[INPUT MATERIAL — start]

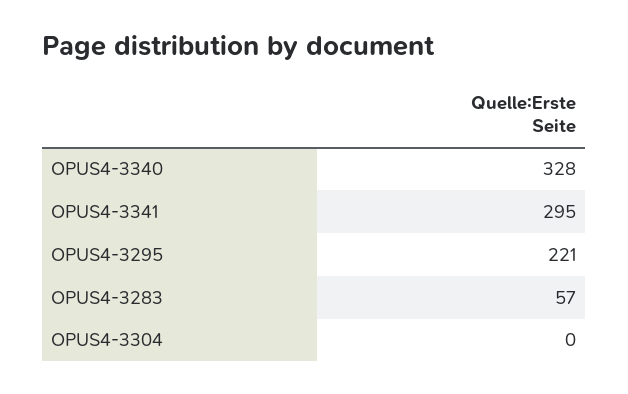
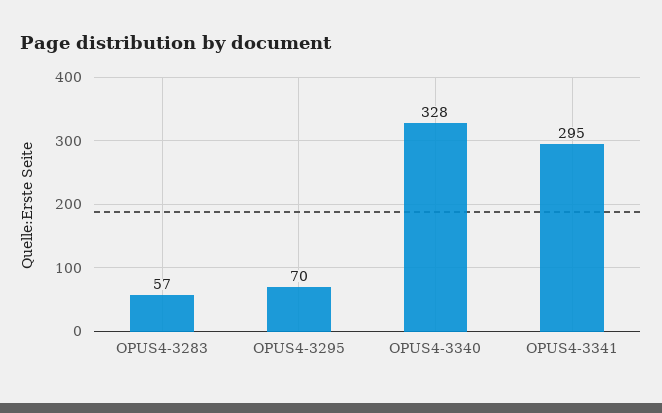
  {
    "OPUS4-3340": 328,
    "OPUS4-3341": 295,
-   "OPUS4-3295": 221,
+   "OPUS4-3295": 70,
-   "OPUS4-3283": 57,
+   "OPUS4-3283": 57
-   "OPUS4-3304": 0
  }

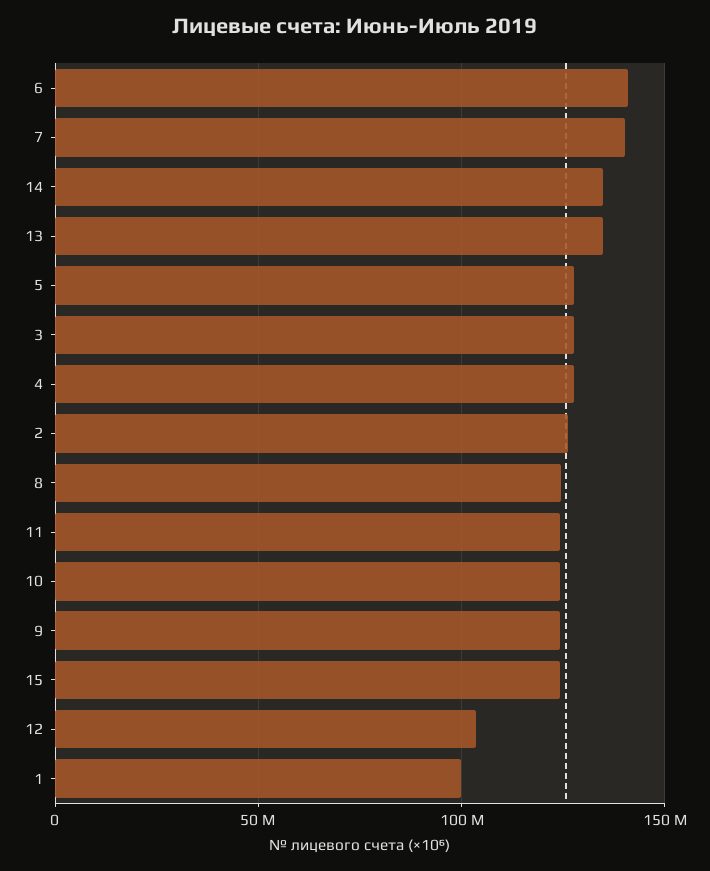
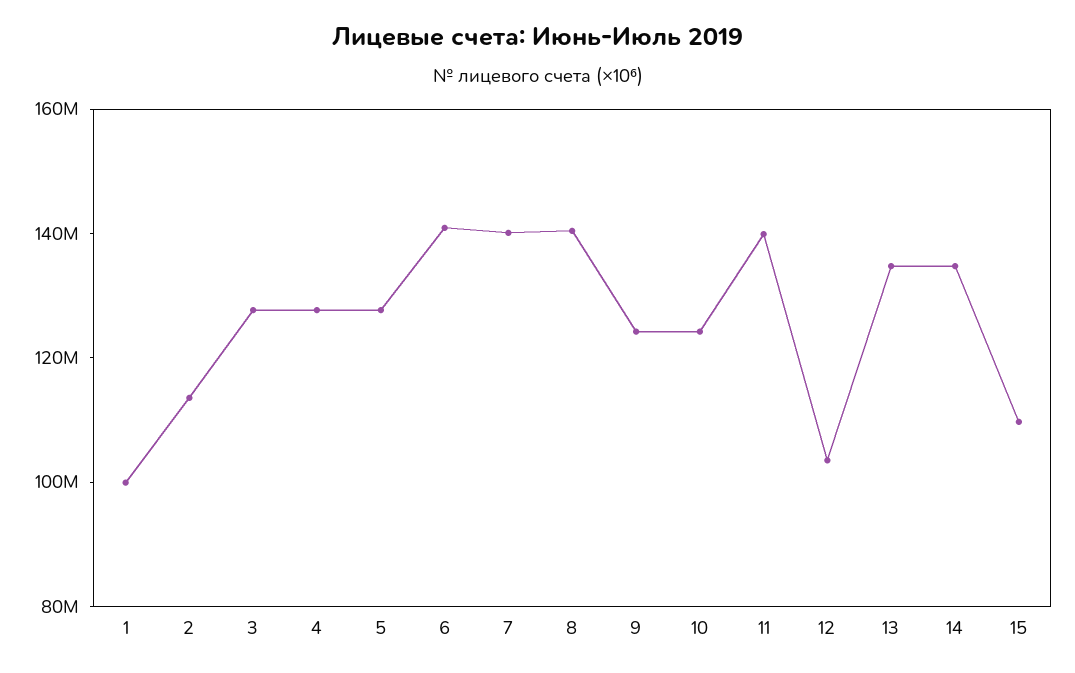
  {
    "6": 140000000,
    "7": 140000000,
    "14": 135000000,
    "13": 135000000,
    "5": 130000000,
    "3": 130000000,
    "4": 130000000,
-   "2": 125000000,
+   "2": 115000000,
-   "8": 125000000,
+   "8": 140000000,
-   "11": 125000000,
+   "11": 140000000,
    "10": 125000000,
    "9": 125000000,
-   "15": 125000000,
+   "15": 110000000,
    "12": 105000000,
    "1": 100000000
  }

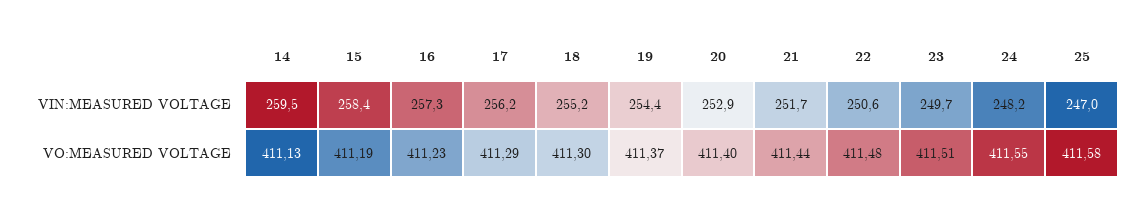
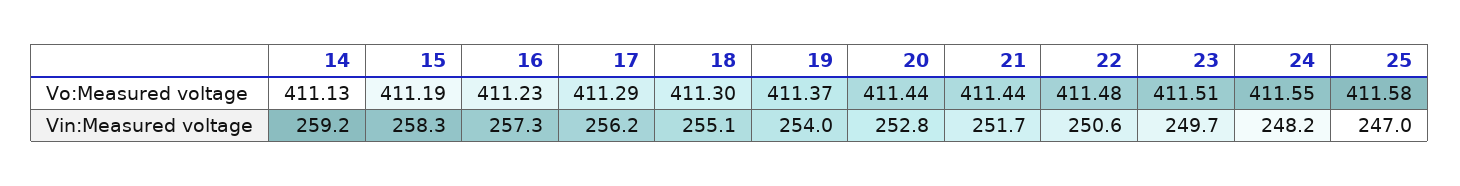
  {
    "14": {
-     "VIN:MEASURED VOLTAGE": 259.5,
+     "VIN:MEASURED VOLTAGE": 259.2,
      "VO:MEASURED VOLTAGE": 411.13
    },
    "15": {
-     "VIN:MEASURED VOLTAGE": 258.4,
+     "VIN:MEASURED VOLTAGE": 258.3,
      "VO:MEASURED VOLTAGE": 411.19
    },
    "16": {
      "VIN:MEASURED VOLTAGE": 257.3,
      "VO:MEASURED VOLTAGE": 411.23
    },
    "17": {
      "VIN:MEASURED VOLTAGE": 256.2,
      "VO:MEASURED VOLTAGE": 411.29
    },
    "18": {
-     "VIN:MEASURED VOLTAGE": 255.2,
+     "VIN:MEASURED VOLTAGE": 255.1,
      "VO:MEASURED VOLTAGE": 411.3
    },
    "19": {
-     "VIN:MEASURED VOLTAGE": 254.4,
+     "VIN:MEASURED VOLTAGE": 254,
      "VO:MEASURED VOLTAGE": 411.37
    },
    "20": {
-     "VIN:MEASURED VOLTAGE": 252.9,
+     "VIN:MEASURED VOLTAGE": 252.8,
-     "VO:MEASURED VOLTAGE": 411.4
+     "VO:MEASURED VOLTAGE": 411.44
    },
    "21": {
      "VIN:MEASURED VOLTAGE": 251.7,
      "VO:MEASURED VOLTAGE": 411.44
    },
    "22": {
      "VIN:MEASURED VOLTAGE": 250.6,
      "VO:MEASURED VOLTAGE": 411.48
    },
    "23": {
      "VIN:MEASURED VOLTAGE": 249.7,
      "VO:MEASURED VOLTAGE": 411.51
    },
    "24": {
      "VIN:MEASURED VOLTAGE": 248.2,
      "VO:MEASURED VOLTAGE": 411.55
    },
    "25": {
      "VIN:MEASURED VOLTAGE": 247,
      "VO:MEASURED VOLTAGE": 411.58
    }
  }

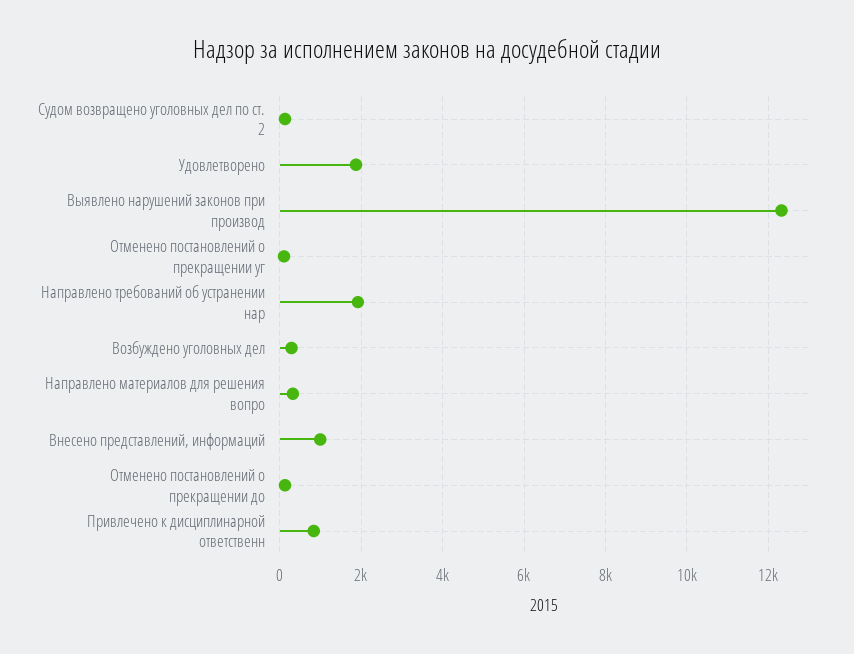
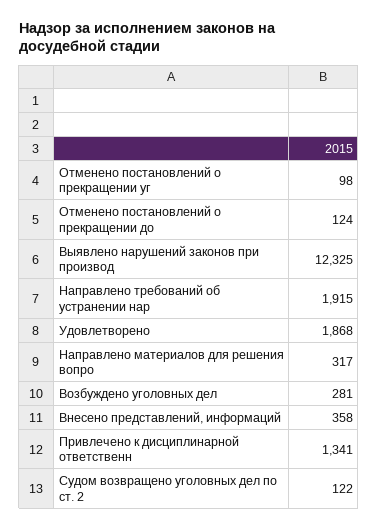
  {
    "Судом возвращено уголовных дел по ст. 2": 122,
    "Удовлетворено": 1868,
    "Выявлено нарушений законов при производ": 12325,
    "Отменено постановлений о прекращении уг": 98,
    "Направлено требований об устранении нар": 1915,
    "Возбуждено уголовных дел": 281,
    "Направлено материалов для решения вопро": 317,
-   "Внесено представлений, информаций": 1000,
+   "Внесено представлений, информаций": 358,
    "Отменено постановлений о прекращении до": 124,
-   "Привлечено к дисциплинарной ответственн": 800
+   "Привлечено к дисциплинарной ответственн": 1341
  }

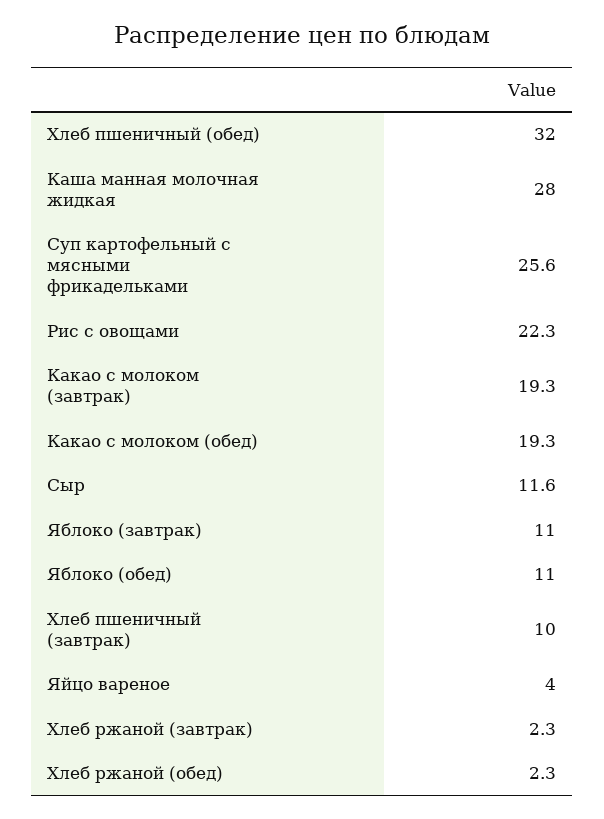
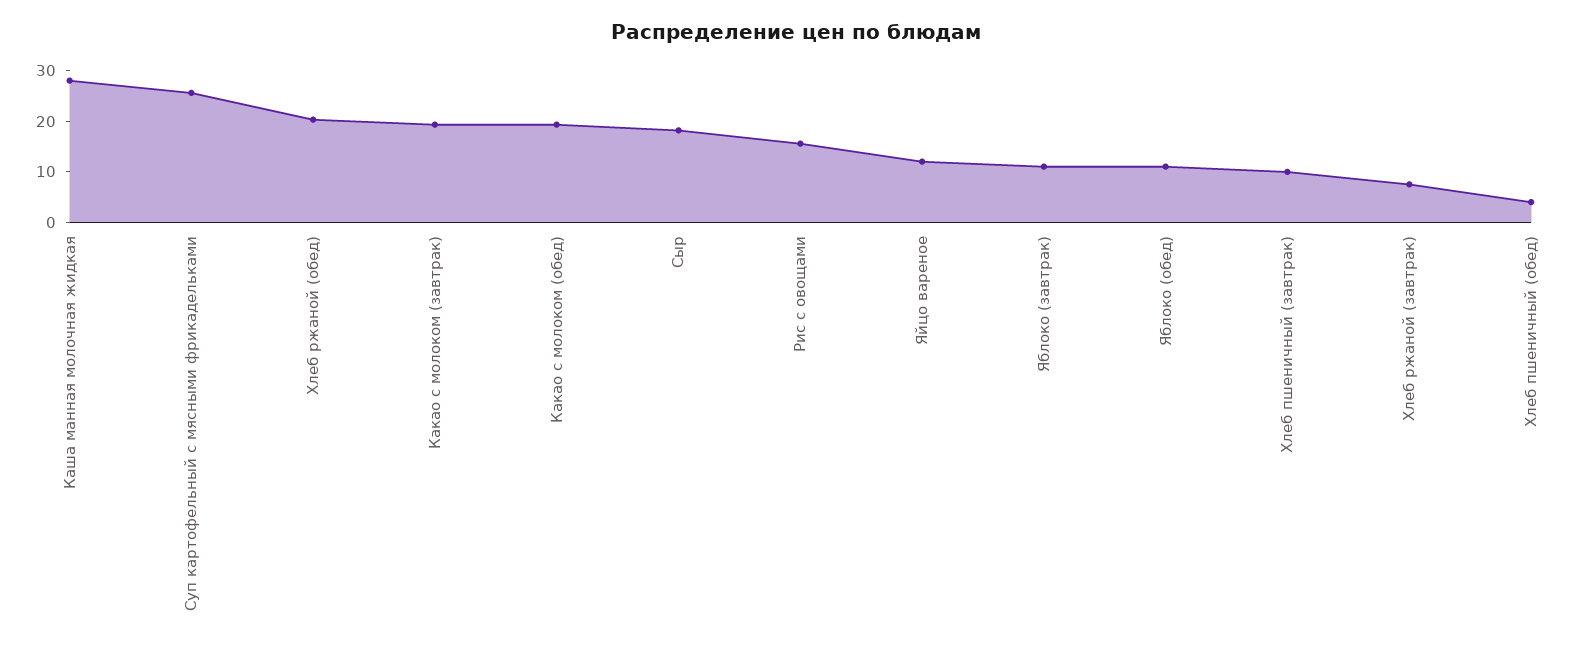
  {
-   "Хлеб пшеничный (обед)": 32,
+   "Хлеб пшеничный (обед)": 4,
    "Каша манная молочная жидкая": 28,
    "Суп картофельный с мясными фрикадельками": 25.6,
-   "Рис с овощами": 22.3,
+   "Рис с овощами": 16,
    "Какао с молоком (завтрак)": 19.3,
    "Какао с молоком (обед)": 19.3,
-   "Сыр": 11.6,
+   "Сыр": 18,
    "Яблоко (завтрак)": 11,
    "Яблоко (обед)": 11,
    "Хлеб пшеничный (завтрак)": 10,
-   "Яйцо вареное": 4,
+   "Яйцо вареное": 12,
-   "Хлеб ржаной (завтрак)": 2.3,
+   "Хлеб ржаной (завтрак)": 8,
-   "Хлеб ржаной (обед)": 2.3
+   "Хлеб ржаной (обед)": 20
  }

[INPUT MATERIAL — finish]

**TASK ITEM**
From the records above, pull every line that carries the word "молоком".

**COMPLETED TASK**
    "Какао с молоком (завтрак)": 19.3,
    "Какао с молоком (обед)": 19.3,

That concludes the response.